──────── TEXTO DE ORIGEM ────────
Opinião

A concentração de CO2 ultrapassou definitivamente as 400 ppm

*José Eustáquio Diniz Alves

A concentração de gases de efeito estufa (GEE) ultrapassou o limiar de 400 partes por milhão e atingiu um perigoso ponto de não retorno. Nos 800 mil anos antes da revolução industrial a concentração de CO2 na atmosfera ficou abaixo de 280 partes por milhão (ppm). Ou seja, em cada um milhão de moléculas de ar no planeta, havia menos de 280 do principal gás de efeito estufa. As medições com base no estudo do gelo, mostram que em 1860 a concentração atingiu 290 ppm. Em 1900 estava em 295 ppm. Chegou a 300 ppm em 1920 e atingiu 310 ppm em 1950.

Em 1958, Charles Keeling, instalou no alto do vulcão Mauna Loa o primeiro equipamento para medir as concentrações de CO2 na atmosfera. A pesquisa tinha como objetivo comprovar a tese de um professor dele de que o CO2 produzido por atividades humanas estava se acumulando progressivamente no ar e aquecendo o planeta. A partir de uma série de dados mensais da concentração de CO2, Charles elaborou um dos gráficos mais famosos da história climática, a chamada curva de Keeling (como mostrado na figura acima).

Com base nos dados do laboratório de Mauna Loa, constata-se que a concentração de CO2 na atmosfera, na média mensal, chegou a 399,76 partes por milhão (ppm) em maio de 2013 e só ultrapassou a barreira de 400 ppm no ano seguinte. Em abril de 2014 a concentração de CO2 ficou em 401,34 ppm, passou para 401,88 ppm em maio e caiu para 401,20 ppm em junho de 2014. Mas como a concentração segue um padrão sazonal, ao longo do ano, com os picos acontecendo no mês de maio e os vales acontecendo nos meses de setembro, a média anual de 2014 foi de 398,61 ppm.

Em 2015, a marca das 400 ppm foi ultrapassada em 8 dos 12 meses, sendo fevereiro (400,28), março (401,54), abril (403,28), maio (403,96), junho (402,80), julho (401,31), novembro (400,16) e dezembro (401,85). Na média anual, 2015 foi o primeiro ano a ultrapassar a barreira simbólica e marcou a cifra de 400,83 ppm.

O ano de 2016 vai ser o primeiro a ultrapassar a marca de 400 ppm em todos os meses e em todas as semanas. Somente no dia 29 de agosto a concentração de CO2 ficou abaixo da marca histórica e marcou 399,46 ppm. Nos demais 364 dias do ano a concentração se manteve acima de 400 ppm, com o recorde no dia 10 de abril com 409,34 ppm. A semana de 10 a 16 de abri teve a marca recorde semanal de 408,69 ppm e o mês de maio de 2016 teve o recorde mensal de 407,7 ppm. Houve queda nos meses seguintes e o mês de agosto teve média de 402,25 ppm.
──────── MATERIAL FORNECIDO ────────
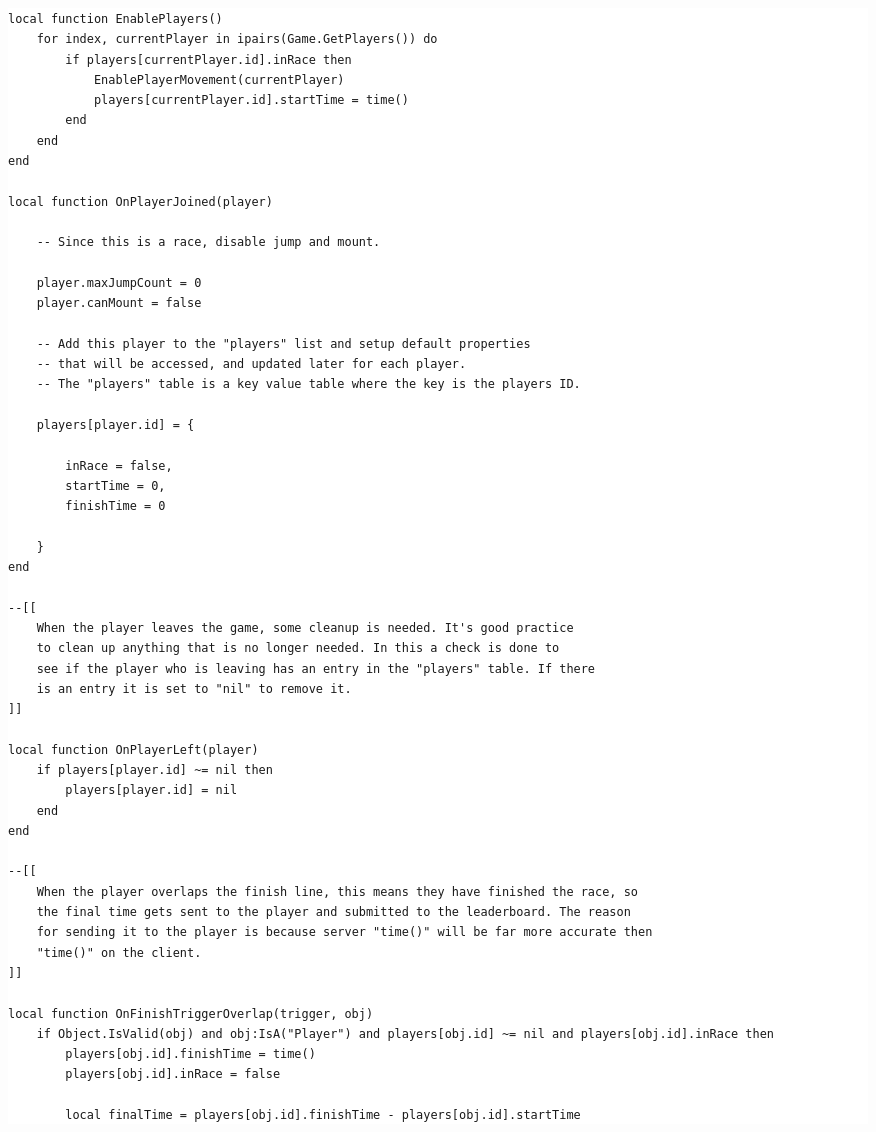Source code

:    local function EnablePlayers()
        for index, currentPlayer in ipairs(Game.GetPlayers()) do
            if players[currentPlayer.id].inRace then
                EnablePlayerMovement(currentPlayer)
                players[currentPlayer.id].startTime = time()
            end
        end
    end

    local function OnPlayerJoined(player)

        -- Since this is a race, disable jump and mount.

        player.maxJumpCount = 0
        player.canMount = false

        -- Add this player to the "players" list and setup default properties
        -- that will be accessed, and updated later for each player.
        -- The "players" table is a key value table where the key is the players ID.

        players[player.id] = {

            inRace = false,
            startTime = 0,
            finishTime = 0

        }
    end

    --[[
        When the player leaves the game, some cleanup is needed. It's good practice
        to clean up anything that is no longer needed. In this a check is done to
        see if the player who is leaving has an entry in the "players" table. If there
        is an entry it is set to "nil" to remove it.
    ]]

    local function OnPlayerLeft(player)
        if players[player.id] ~= nil then
            players[player.id] = nil
        end
    end

    --[[
        When the player overlaps the finish line, this means they have finished the race, so
        the final time gets sent to the player and submitted to the leaderboard. The reason
        for sending it to the player is because server "time()" will be far more accurate then
        "time()" on the client.
    ]]

    local function OnFinishTriggerOverlap(trigger, obj)
        if Object.IsValid(obj) and obj:IsA("Player") and players[obj.id] ~= nil and players[obj.id].inRace then
            players[obj.id].finishTime = time()
            players[obj.id].inRace = false

            local finalTime = players[obj.id].finishTime - players[obj.id].startTime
────────
TAREFAS:
1. No texto sobre a concentração de CO2, em que dia de 2016 foi registrado o recorde diário e qual foi o valor?
2. Escreva a continuação do texto sobre a concentração de CO2 a partir da última frase apresentada.

RESPOSTAS:
1. Em 10 de abril, com 409,34 ppm.

2.
Nos primeiros dias de setembro a concentração de CO2 ficou em 400,98 ppm. Na semana de 5 a 11 de setembro ficou em 400,97 ppm. Na última semana de setembro a concentração ficou em 400,72 ppm, a menor média semanal do ano. Na média de setembro de 2016, a concentração atingiu 401,03 ppm, o nível mensal mais baixo para o ano de 2016.

No mês de outubro a concentração mensal voltou a subir e atingiu a média mensal de 401,57 ppm. Foi o primeiro mês de outubro com concentração acima de 400 ppm. Seguindo as tendências sazonais, a concentração de CO2 deve subir até maio de 2017, quando, provavelmente, deve ultrapassar a marca de 410 ppm. O que mostra que o mundo está indo para uma situação perigosa e sem precedentes pelo menos nos últimos 800 mil anos.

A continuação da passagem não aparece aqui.